(Exercise passage Opens)

Tailoring genetic sequencing to individual patients could double the diagnostic rates of rare diseases, according to researchers from University College London.
The UK Department of Health announced the launch of the NHS Genomic Medicine Service in 2018, which allows patients with rare diseases to have their genetic code read, enabling improved rates of diagnosis.
Interpreting genetic data can be highly challenging and complex for certain people. Many people with rare diseases do not receive a molecular answer to the cause of their problems through genetic sequencing.
Researchers from the London Mitochondrial Centre at UCL Queen Square Institute of Neurology and UCL Great Ormond Street Institute of Child Health set out to improve the chances of diagnosing rare diseases through genetic sequencing.
The study was published in Nature Communications.
Rethinking approaches to genetic sequencing
The researchers tested how using a team of specialist doctors, bioinformaticians, and scientists could boost the efficacy of NHS diagnostic laboratories beyond the standard semi-automated meth of analysing data, which has typically been used.

(Exercise passage Closes)

Task item A >> According to the article on genetic sequencing for rare diseases, what types of specialists made up the team the researchers tested? List every type.
Task item B >> In the article on genetic sequencing for rare diseases, which journal published the study?
Task item C >> Reproduce the article on genetic sequencing for rare diseases from "The UK Department" up to and including "diseases through genetic sequencing.".

(Extracted data Opens)

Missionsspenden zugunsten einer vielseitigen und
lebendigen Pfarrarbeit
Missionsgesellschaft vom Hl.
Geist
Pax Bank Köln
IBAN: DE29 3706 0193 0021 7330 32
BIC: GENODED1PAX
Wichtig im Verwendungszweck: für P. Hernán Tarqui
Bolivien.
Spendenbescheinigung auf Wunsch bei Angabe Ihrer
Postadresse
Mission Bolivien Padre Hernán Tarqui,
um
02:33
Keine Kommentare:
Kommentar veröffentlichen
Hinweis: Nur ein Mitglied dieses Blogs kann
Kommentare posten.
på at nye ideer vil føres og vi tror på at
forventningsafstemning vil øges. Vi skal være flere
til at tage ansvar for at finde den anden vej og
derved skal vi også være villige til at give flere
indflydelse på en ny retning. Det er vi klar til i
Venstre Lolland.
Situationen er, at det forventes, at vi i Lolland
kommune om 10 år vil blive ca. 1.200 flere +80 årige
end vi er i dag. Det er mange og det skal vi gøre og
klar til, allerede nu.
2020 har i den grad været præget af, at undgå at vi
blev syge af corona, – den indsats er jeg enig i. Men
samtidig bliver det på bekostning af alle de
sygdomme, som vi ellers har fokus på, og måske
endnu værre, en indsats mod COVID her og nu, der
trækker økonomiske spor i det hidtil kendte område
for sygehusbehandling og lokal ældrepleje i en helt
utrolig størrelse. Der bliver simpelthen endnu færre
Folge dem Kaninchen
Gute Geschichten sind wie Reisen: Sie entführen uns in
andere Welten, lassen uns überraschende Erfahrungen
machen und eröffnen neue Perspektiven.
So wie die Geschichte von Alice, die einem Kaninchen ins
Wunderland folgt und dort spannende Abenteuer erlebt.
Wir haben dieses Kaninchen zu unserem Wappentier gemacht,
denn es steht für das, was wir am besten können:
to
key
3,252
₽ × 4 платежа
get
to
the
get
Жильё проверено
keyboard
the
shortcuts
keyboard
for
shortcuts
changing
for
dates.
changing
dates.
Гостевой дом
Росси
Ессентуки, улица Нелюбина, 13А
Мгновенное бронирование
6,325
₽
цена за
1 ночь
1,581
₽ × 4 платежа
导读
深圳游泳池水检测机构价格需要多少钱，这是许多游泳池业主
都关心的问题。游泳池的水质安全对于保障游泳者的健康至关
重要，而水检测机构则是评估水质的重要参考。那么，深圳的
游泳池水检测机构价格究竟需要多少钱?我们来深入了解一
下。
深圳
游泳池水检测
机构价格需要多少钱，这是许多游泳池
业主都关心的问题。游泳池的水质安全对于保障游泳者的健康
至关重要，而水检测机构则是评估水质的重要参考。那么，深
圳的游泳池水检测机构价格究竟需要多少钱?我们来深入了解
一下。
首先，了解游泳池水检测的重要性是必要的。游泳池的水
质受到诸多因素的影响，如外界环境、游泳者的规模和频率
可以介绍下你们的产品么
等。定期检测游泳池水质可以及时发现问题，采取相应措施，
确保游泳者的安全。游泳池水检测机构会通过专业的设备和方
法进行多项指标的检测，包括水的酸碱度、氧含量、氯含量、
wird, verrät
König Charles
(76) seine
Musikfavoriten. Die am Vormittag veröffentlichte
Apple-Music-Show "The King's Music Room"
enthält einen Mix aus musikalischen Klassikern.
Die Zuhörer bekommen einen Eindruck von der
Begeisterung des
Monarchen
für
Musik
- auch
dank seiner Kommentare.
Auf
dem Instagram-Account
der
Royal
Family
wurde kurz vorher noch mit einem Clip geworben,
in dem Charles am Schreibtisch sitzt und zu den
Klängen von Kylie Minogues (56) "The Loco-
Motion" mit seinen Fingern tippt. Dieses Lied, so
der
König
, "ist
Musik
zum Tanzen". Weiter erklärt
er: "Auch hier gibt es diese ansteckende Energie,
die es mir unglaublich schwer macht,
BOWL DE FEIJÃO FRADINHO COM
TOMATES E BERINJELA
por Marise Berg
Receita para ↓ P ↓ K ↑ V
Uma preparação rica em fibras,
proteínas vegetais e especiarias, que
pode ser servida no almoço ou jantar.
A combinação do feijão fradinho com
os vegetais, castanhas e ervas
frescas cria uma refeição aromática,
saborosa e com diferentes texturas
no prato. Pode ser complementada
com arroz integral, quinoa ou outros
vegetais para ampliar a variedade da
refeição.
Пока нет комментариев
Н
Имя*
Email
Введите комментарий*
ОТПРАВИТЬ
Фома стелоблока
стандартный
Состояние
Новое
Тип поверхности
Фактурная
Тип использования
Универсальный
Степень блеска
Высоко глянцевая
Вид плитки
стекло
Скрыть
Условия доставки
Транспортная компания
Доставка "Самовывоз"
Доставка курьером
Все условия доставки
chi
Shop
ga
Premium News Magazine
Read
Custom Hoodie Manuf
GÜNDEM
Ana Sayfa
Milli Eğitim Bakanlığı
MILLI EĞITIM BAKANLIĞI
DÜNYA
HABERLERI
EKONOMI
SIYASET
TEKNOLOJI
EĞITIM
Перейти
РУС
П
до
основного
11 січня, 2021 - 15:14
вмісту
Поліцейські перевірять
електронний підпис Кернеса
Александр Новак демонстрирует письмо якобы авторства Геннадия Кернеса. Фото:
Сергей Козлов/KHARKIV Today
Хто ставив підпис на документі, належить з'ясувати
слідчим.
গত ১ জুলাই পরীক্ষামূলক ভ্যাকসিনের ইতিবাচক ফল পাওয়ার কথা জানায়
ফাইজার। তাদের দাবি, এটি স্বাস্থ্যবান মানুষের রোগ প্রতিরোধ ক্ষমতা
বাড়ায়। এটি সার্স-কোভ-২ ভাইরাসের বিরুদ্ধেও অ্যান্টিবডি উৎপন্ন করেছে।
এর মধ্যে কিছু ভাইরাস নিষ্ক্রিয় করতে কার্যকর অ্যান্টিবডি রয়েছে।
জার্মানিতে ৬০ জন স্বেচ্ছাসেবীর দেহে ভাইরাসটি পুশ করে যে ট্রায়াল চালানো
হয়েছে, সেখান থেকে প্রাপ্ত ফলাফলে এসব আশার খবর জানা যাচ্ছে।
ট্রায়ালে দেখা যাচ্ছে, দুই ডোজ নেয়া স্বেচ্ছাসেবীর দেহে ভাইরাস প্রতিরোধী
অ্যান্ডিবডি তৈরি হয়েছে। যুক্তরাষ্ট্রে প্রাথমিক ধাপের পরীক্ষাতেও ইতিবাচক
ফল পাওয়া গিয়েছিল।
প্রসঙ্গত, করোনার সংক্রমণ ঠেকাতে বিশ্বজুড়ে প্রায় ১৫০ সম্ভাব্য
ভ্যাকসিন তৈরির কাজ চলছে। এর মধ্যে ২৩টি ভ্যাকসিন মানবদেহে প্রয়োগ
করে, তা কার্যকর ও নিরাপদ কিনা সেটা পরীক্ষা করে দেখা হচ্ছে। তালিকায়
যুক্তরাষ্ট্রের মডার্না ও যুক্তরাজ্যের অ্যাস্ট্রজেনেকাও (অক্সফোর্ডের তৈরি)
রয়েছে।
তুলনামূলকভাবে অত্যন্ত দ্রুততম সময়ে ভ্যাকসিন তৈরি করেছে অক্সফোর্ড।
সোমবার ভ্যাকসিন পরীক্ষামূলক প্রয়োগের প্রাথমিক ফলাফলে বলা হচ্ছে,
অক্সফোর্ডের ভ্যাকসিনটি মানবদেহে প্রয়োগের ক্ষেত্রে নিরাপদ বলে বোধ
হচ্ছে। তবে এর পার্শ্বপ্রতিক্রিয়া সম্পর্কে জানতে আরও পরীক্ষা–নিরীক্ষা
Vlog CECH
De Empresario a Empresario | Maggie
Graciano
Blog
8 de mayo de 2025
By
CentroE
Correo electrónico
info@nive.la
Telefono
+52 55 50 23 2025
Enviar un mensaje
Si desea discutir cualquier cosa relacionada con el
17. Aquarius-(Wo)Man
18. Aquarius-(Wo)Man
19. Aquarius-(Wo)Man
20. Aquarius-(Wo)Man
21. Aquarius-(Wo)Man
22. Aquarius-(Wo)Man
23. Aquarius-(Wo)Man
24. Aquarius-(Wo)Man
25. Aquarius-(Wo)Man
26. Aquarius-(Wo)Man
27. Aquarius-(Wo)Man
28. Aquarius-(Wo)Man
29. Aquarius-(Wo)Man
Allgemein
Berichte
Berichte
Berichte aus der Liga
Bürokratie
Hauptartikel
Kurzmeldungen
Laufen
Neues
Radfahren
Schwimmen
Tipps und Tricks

(Extracted data Closes)

Solution A >> specialist doctors, bioinformaticians, scientists

Solution B >> Nature Communications

Solution C >>
The UK Department of Health announced the launch of the NHS Genomic Medicine Service in 2018, which allows patients with rare diseases to have their genetic code read, enabling improved rates of diagnosis.
Interpreting genetic data can be highly challenging and complex for certain people. Many people with rare diseases do not receive a molecular answer to the cause of their problems through genetic sequencing.
Researchers from the London Mitochondrial Centre at UCL Queen Square Institute of Neurology and UCL Great Ormond Street Institute of Child Health set out to improve the chances of diagnosing rare diseases through genetic sequencing.